From the passage below on following up by email, write out the section that begins at the words "Byt alas... I've" and stops after "about their products.", word for word.

▶ **Document passage**:
━━━
No. I need you to follow-up.
I'm too busy for you not to.
"Huh? That makes NO sense, Neil."
OK, Here's what I'm talking about...
Me too busy = Me no consume
Let's say you create a helpful guide, white paper or e-book. You offer it for free in exchange for my email.
I expect to hear from you after I download your goodies. I mean, come on! We're all grown-ups here. We know what it means when we give a company our email address.
It's no different than if I hand you my business card. It's an invitation to contact me. To follow up. (I'll write about the sad state of offline follow through some other day...)
So back to how you're helping me...
If you leave me to my own devices, I probably won't read your white paper. Or your case study. Or e-book.
Sometimes I'll read the PDF right away if it's immediately relevant. Other times I'll save it to a folder and think, "I'll read it tomorrow" (which usually never comes).
So, I probably won't get hooked on your product. And I probably won't pick up the phone or write you an email to learn more.
So it was a worthless gesture.
You might have my email address now. But if you don't follow up with me, that's worthless as well.
Sad, but true.
This is why you MUST follow up... After I download your PDF. After we meet at a trade show. After your lunch & learn presentation.
Follow up to help me consume your information. That consumption is the key to your positioning yourself as an expert. That's what you need me to see you as.
The expert resource I come to when I need direction or advice in your realm of influence.
Byt alas... I've been keeping track and most marketers in the building industry are dropping the ball on the follow through. They're losing this incredible opportunity to start a dialogue with their prospects.
Don't make these mistakes I see from way too many potentially effective email follow-up systems.
Here's a recent example:
My local AIA chapter has an Allied membership for building product manufacturers and service providers.
As part of their membership, these vendors have the opportunity to email the AIA members about their products.
So I'll get emails from these manufacturers, sometimes just the standard (forgettable) email blasts saying "we're really-really-good, so you should use our products..." I spend 30 seconds on those guys before clicking "Delete."
But other emails actually offer a juicy white paper or case study I'm actually interested in. So I'll click their link, give 'em my email and download the PDF.
...then crickets. I don't hear anything else from them. I forget about the PDF and I go on to the 1,000 other things I have waiting for my attention.
An effective email follow up series makes sure this doesn't happen.
Well, first, let's talk about what I usually get.
About 50% of the time, I might get a short, generic thank you email but never hear from them again. At least not until the next convention is coming up. But their great, lead-generating PDF is long forgotten by then.
━━━
▶ **Material shown**:
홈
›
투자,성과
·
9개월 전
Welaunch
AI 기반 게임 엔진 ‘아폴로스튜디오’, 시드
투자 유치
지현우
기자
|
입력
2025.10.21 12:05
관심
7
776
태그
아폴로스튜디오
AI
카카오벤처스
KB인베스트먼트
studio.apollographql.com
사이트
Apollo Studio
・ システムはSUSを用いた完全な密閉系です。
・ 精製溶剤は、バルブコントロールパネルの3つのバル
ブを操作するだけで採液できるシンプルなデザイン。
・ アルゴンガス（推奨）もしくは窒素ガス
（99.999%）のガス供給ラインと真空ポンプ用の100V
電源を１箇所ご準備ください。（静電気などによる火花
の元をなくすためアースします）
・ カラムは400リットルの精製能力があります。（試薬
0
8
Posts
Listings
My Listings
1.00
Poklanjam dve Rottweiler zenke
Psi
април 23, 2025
━━━
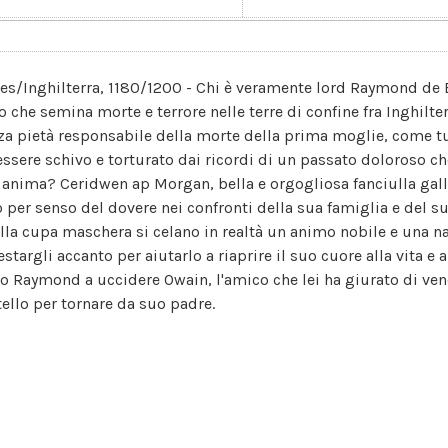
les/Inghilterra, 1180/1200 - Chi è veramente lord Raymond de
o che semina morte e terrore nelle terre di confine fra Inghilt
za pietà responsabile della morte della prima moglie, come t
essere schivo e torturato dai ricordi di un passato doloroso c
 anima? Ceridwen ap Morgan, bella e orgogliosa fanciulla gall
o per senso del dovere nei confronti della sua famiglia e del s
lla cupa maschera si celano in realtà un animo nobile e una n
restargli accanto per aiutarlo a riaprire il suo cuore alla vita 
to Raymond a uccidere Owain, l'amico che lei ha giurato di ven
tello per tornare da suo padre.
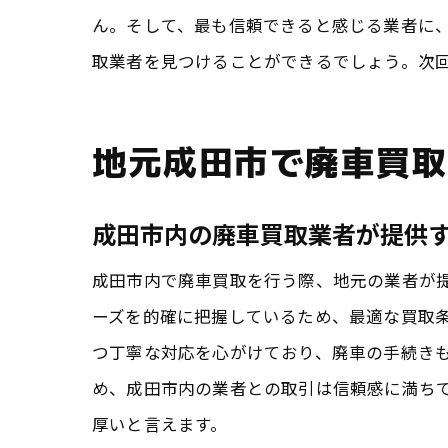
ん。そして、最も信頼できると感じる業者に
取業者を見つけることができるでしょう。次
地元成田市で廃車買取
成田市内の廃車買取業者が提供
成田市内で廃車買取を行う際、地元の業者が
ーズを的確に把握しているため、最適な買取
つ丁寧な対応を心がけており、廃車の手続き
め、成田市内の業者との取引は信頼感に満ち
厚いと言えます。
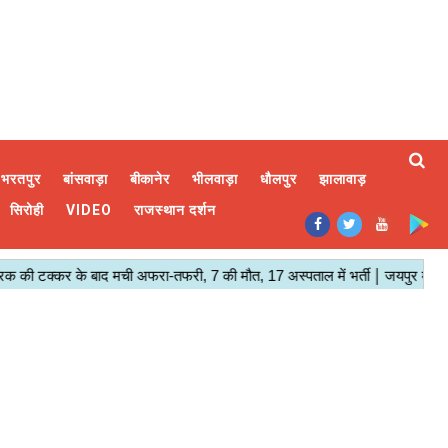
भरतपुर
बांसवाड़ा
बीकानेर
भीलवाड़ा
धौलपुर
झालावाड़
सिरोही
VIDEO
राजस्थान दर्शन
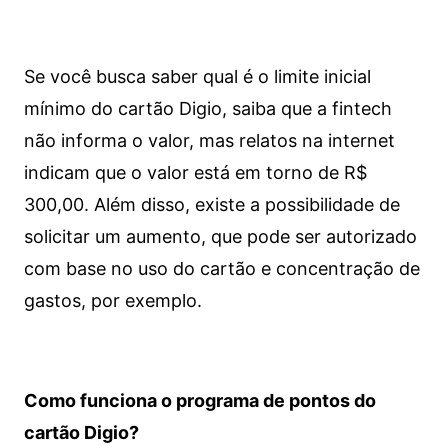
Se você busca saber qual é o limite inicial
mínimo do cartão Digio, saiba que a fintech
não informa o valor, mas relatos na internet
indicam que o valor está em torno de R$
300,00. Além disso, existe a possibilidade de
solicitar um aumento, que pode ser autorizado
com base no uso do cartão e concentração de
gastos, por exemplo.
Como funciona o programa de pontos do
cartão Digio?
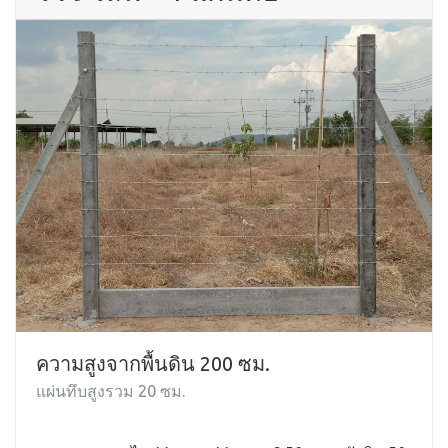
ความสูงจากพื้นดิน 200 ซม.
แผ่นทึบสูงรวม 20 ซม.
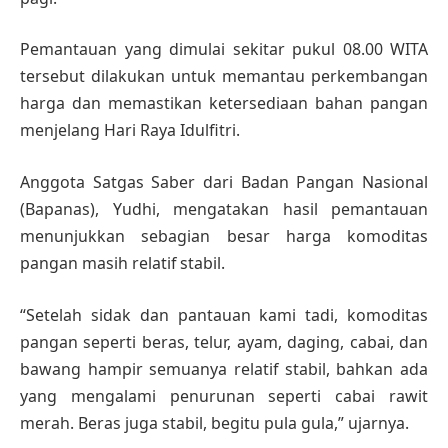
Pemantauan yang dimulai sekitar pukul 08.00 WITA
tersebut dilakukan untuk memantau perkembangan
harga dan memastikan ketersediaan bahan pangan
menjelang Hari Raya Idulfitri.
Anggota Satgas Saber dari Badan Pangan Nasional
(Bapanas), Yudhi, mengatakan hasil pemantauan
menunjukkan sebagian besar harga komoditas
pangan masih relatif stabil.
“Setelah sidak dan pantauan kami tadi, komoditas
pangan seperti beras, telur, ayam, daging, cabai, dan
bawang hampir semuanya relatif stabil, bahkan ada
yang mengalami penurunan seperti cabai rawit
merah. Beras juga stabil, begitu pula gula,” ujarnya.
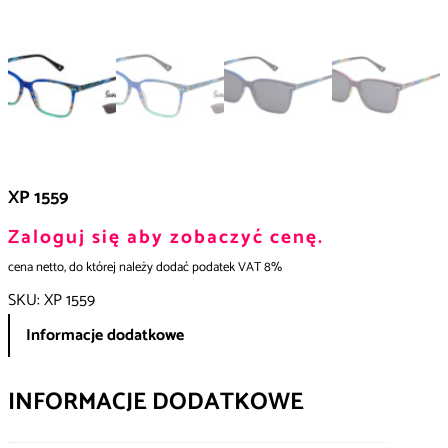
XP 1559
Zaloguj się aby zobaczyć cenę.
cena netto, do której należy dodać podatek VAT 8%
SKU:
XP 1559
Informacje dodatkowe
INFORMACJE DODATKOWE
━━━
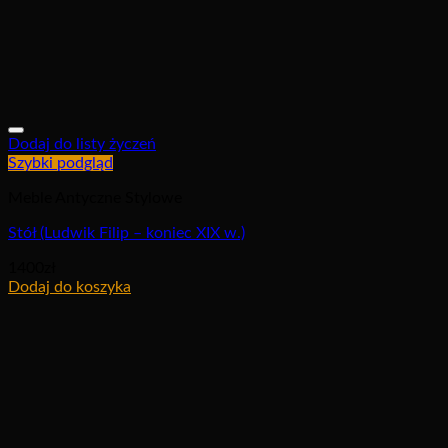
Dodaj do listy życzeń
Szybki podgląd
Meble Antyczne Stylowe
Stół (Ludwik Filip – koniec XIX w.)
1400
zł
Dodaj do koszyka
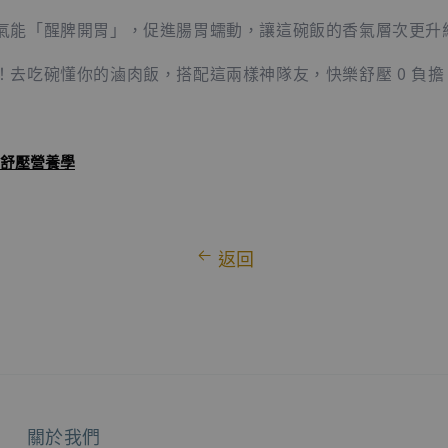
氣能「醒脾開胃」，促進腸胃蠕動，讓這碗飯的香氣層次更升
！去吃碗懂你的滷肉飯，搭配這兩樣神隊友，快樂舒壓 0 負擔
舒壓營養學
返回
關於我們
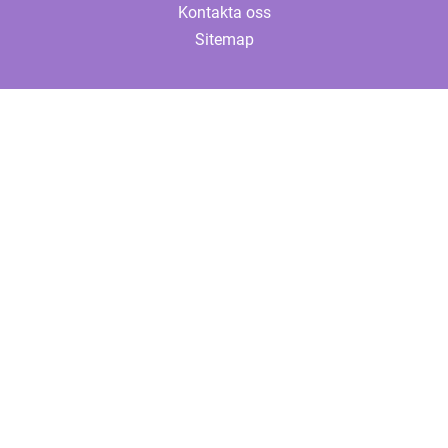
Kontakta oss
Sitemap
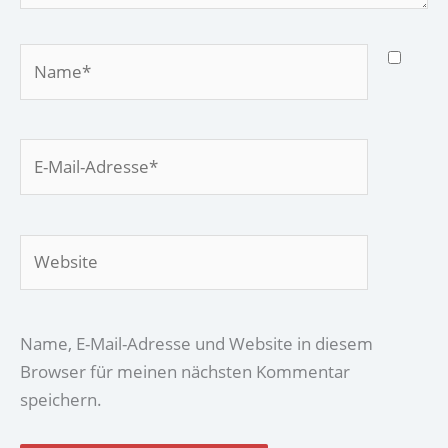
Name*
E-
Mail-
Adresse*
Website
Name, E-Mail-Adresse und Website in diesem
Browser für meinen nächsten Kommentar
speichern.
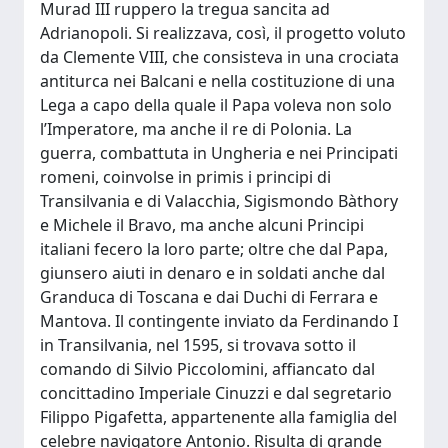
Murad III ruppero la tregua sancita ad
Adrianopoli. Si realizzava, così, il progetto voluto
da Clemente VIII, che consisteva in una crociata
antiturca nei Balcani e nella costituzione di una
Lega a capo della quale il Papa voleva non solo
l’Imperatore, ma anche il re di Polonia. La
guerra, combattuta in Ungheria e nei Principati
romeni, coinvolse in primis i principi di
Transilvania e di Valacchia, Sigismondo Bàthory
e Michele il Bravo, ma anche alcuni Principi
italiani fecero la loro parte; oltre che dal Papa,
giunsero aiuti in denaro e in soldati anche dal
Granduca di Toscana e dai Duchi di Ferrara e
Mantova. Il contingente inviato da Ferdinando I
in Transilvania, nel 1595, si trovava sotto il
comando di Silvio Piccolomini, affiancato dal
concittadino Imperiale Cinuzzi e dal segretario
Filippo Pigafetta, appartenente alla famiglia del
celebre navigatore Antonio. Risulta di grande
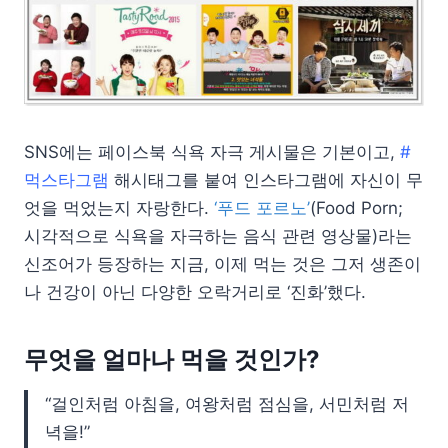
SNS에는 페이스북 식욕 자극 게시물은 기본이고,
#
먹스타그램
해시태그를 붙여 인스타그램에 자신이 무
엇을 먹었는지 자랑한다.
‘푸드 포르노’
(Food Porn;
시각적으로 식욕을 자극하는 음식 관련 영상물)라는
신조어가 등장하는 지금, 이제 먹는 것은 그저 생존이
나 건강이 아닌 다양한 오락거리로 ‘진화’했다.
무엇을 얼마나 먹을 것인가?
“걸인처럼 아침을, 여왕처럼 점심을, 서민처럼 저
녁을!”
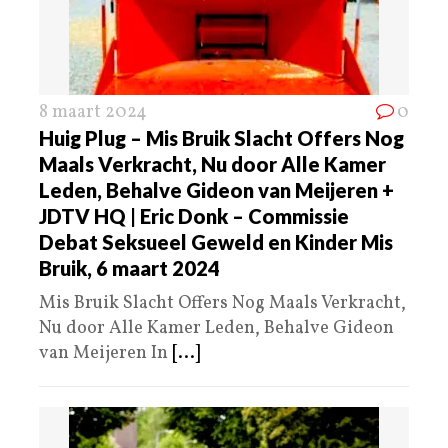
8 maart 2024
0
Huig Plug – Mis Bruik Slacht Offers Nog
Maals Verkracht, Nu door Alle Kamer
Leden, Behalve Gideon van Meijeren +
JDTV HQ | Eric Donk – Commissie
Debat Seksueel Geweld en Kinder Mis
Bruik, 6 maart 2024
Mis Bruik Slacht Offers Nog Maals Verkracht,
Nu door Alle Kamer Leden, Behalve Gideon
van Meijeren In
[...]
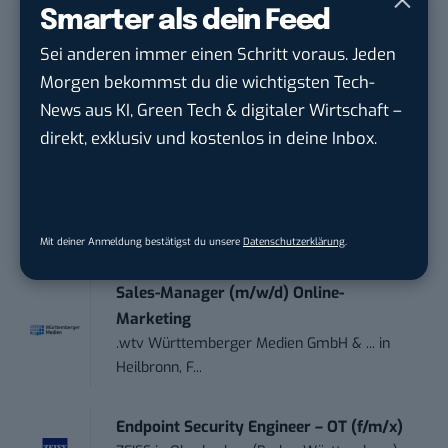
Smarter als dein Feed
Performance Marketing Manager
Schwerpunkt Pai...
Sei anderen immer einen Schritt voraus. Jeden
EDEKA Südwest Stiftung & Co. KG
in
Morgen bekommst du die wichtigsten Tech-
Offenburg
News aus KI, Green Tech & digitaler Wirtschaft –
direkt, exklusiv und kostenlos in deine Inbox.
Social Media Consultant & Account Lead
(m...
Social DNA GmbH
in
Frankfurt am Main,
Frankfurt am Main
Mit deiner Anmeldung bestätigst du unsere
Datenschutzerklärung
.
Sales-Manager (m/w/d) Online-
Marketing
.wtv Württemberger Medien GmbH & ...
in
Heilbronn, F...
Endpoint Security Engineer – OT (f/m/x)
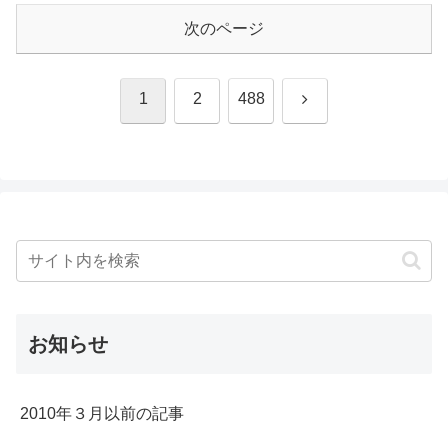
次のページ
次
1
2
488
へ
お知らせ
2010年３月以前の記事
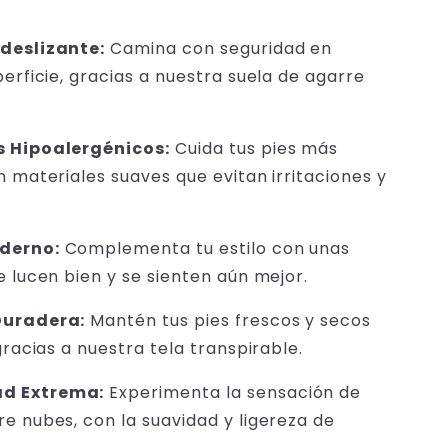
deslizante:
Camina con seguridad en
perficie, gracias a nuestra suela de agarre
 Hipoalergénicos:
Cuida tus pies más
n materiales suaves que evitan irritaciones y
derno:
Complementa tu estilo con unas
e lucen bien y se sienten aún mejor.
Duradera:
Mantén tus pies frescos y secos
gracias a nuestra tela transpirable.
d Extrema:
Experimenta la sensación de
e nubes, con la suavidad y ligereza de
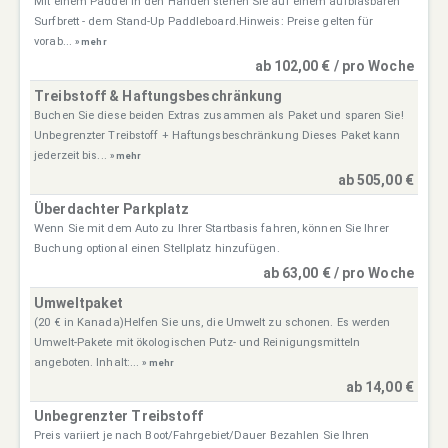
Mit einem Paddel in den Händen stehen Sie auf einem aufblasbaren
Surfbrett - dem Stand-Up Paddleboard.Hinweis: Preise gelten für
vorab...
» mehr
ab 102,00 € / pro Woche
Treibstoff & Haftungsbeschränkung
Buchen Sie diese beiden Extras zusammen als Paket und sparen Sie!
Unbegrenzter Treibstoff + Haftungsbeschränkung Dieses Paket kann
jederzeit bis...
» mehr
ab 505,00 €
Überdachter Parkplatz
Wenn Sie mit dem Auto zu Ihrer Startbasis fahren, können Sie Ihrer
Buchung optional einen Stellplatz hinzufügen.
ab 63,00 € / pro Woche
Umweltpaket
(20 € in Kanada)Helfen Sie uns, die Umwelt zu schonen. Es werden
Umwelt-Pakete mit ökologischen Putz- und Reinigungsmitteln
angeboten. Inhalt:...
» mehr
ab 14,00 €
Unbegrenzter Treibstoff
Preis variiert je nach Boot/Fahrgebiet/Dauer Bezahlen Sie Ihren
━━━
▶ **Result of the task**:
Byt alas... I've been keeping track and most marketers in the building industry are dropping the ball on the follow through. They're losing this incredible opportunity to start a dialogue with their prospects.
Don't make these mistakes I see from way too many potentially effective email follow-up systems.
Here's a recent example:
My local AIA chapter has an Allied membership for building product manufacturers and service providers.
As part of their membership, these vendors have the opportunity to email the AIA members about their products.